> TEXT PROVIDED
-- Opening Marker --
CORRESP 1 filename1.htm Correspondence
(Nationwide Health Properties, Inc.)
September 1, 2010
 
BY HAND AND BY EDGAR
Robert Telewicz
Staff Accountant
Securities and Exchange Commission
Division of Corporation Finance
100 F Street N.E.
Washington, D.C. 20549
         
    RE:  
Nationwide Health Properties, Inc.
Form 10-K for the year ended December 31, 2009
Filed February 18, 2010
File No. 001-09028
Dear Mr. Telewicz:
Nationwide Health Properties, Inc., a Maryland corporation (the “Company”), is submitting this letter in response to your letter to Abdo H. Khoury, dated August 19, 2010, regarding the Company’s Annual Report on Form 10-K for the year ended December 31, 2009, filed with the Securities and Exchange Commission (the “Commission”) on February 18, 2010 (the “Form 10-K”).
For your convenience, your comment is set forth below, followed by the Company’s response.
-- Closing Marker --
Entries drawn from a collection
-- Opening Marker --
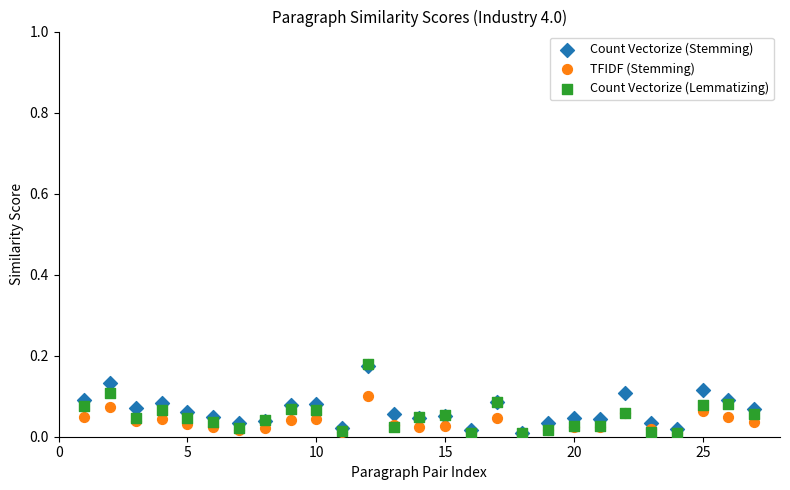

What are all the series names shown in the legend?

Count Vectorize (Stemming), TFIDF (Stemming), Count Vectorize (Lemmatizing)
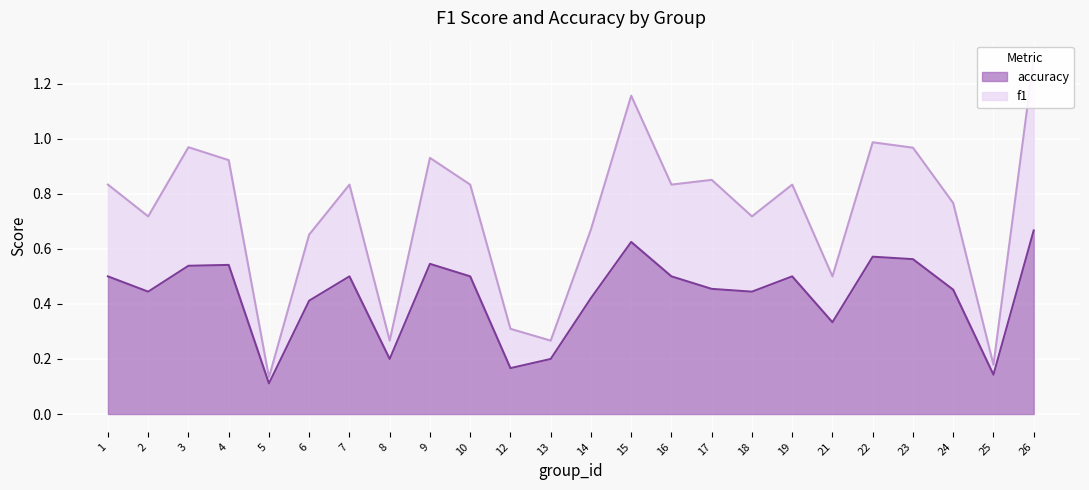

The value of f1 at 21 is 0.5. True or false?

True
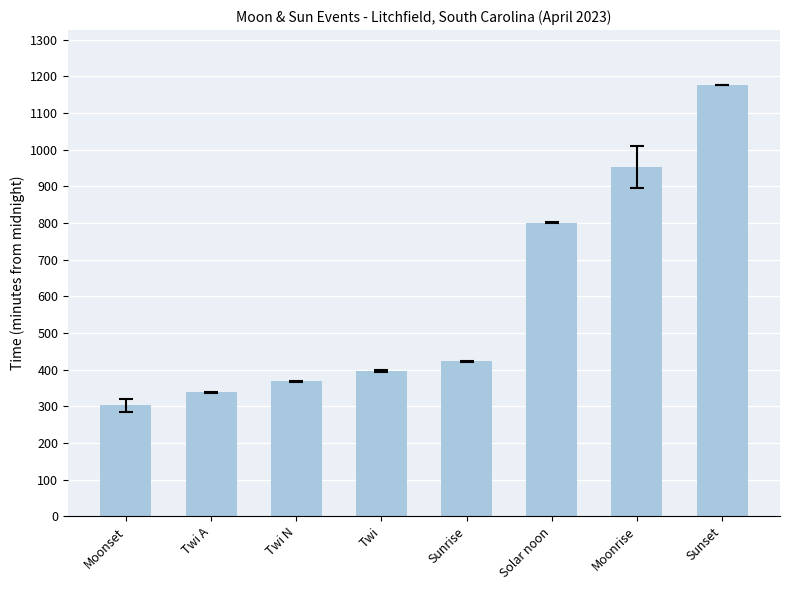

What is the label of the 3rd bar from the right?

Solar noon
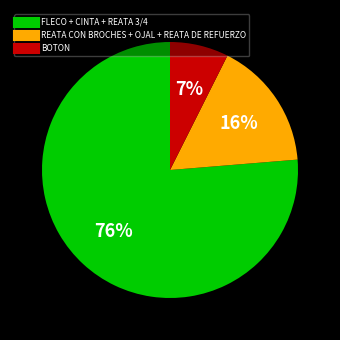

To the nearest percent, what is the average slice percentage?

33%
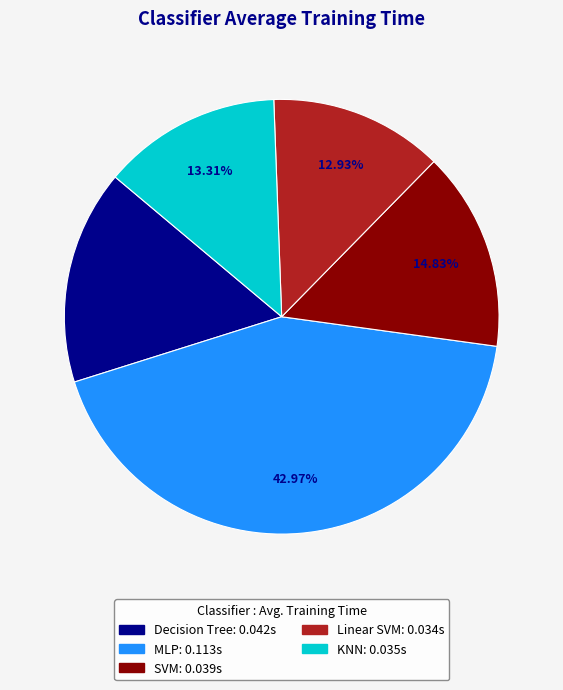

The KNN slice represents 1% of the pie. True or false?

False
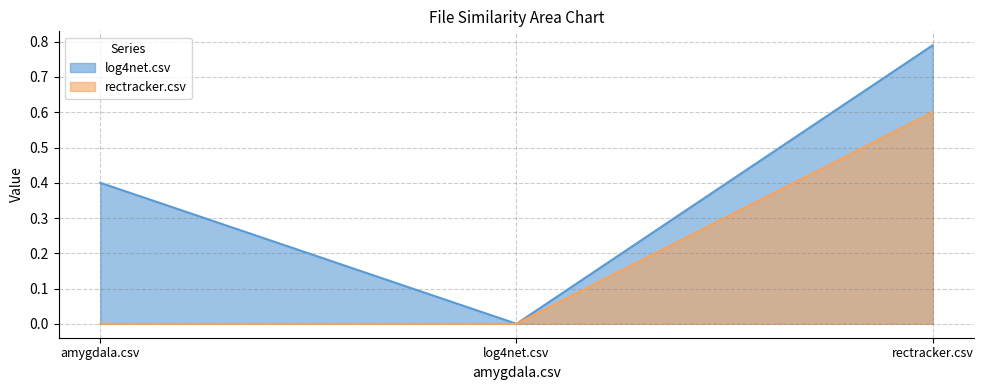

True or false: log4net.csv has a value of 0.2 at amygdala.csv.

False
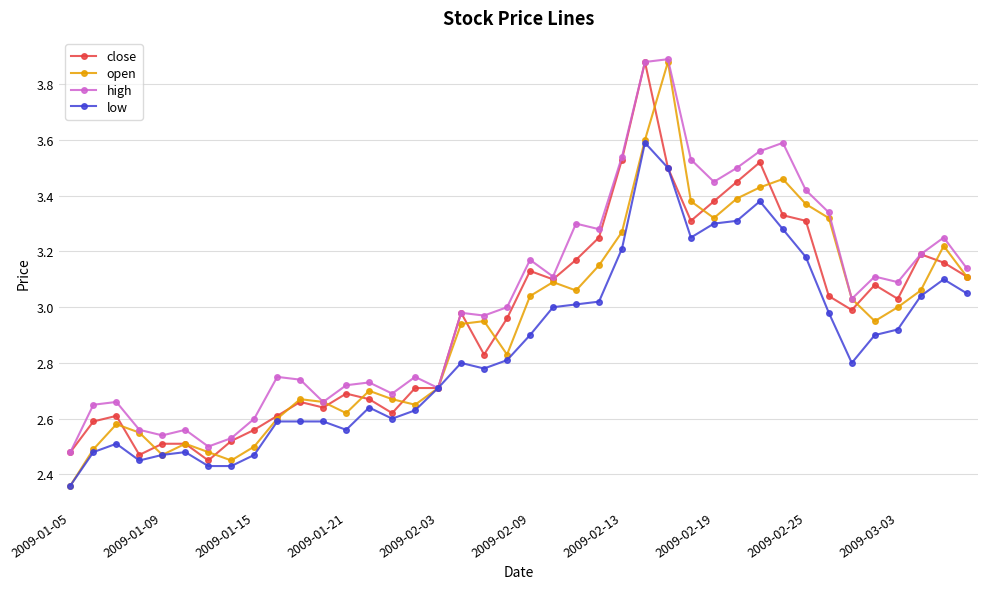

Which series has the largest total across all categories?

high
-- Closing Marker --
> EXERCISE A
Reproduce the part of the letter from "September 1, 2010" up to and including "F Street N.E.", word for word.
> EXERCISE B
Write out all the rows about charts word for word, leaving out the pictures.
The letter and the rows are unrelated pieces of material.

> EXERCISE OUTPUT A
September 1, 2010
 
BY HAND AND BY EDGAR
Robert Telewicz
Staff Accountant
Securities and Exchange Commission
Division of Corporation Finance
100 F Street N.E.

> EXERCISE OUTPUT B
What are all the series names shown in the legend?

Count Vectorize (Stemming), TFIDF (Stemming), Count Vectorize (Lemmatizing)

The value of f1 at 21 is 0.5. True or false?

True

What is the label of the 3rd bar from the right?

Solar noon

To the nearest percent, what is the average slice percentage?

33%

The KNN slice represents 1% of the pie. True or false?

False

True or false: log4net.csv has a value of 0.2 at amygdala.csv.

False

Which series has the largest total across all categories?

high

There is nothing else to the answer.